Salvation is a result of an individual choosing to accept the Gospel and participating in the life of Christ through the sacraments and engaging in the process of theosis (sanctification). Its not about applying merits to obtain a pardon, or paying reparations to God. The individual is responsible to pick up the Cross and follow. Its not about sending in payment for a debt.
Apparently you have no idea what my Church means by "merits"...
But that is nothing new...
Here is what the Catholic Encyclopedia says about merits:
"Each good action of the just man possesses a double value: that of merit and that of satisfaction, or expiation. Merit is personal, and therefore it cannot be transferred; but satisfaction can be applied to others..."
"Since the satisfaction of Christ is infinite, it constitutes an inexhaustible fund which is more than sufficient to cover the indebtedness
contracted by sin, Besides, there are the satisfactory works of the Blessed Virgin Mary
undiminished by any penalty due to sin, and the virtues, penances, and sufferings of the saints vastly exceeding any temporal punishment which these servants of God might have incurred. These are added to the treasury of the Church as a secondary deposit
, not independent of, but rather acquired through, the merits
"The existence of an infinite treasury of merits in the Church is dogmatically set forth in the Bull "Unigenitus", published by Clement VI, 27 Jan., 1343, and later inserted in the "Corpus Juris" (Extrav. Com., lib.
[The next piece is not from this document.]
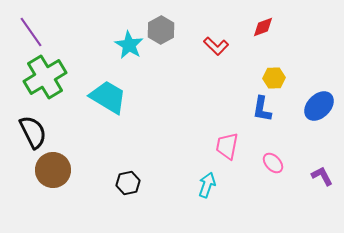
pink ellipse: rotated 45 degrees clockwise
V, tit. ix. c. ii): "Upon the altar of the Cross", says the pope:
"Christ shed of His blood not merely a drop, though this would have sufficed
, by reason of the union with the Word, to redeem the whole human race, but a copious torrent. . . thereby laying up an infinite treasure for mankind. This treasure He neither wrapped up in a napkin nor hid in a field, but entrusted to Blessed Peter, the key-bearer, and his successors, that they might, for just and reasonable causes, distribute it to the faithful in full or in partial remission of the temporal punishment due to sin."
I think I understand the concept quite well. So it's the satisfaction acquired by others that is transferred. same difference. The quote from the Pope specifically states that he can distribute it to others. So why is it not called the Treasury of Satisfaction"?
So the Lord's excess blood, more than was needed to save mankind, is held in trust by the Church?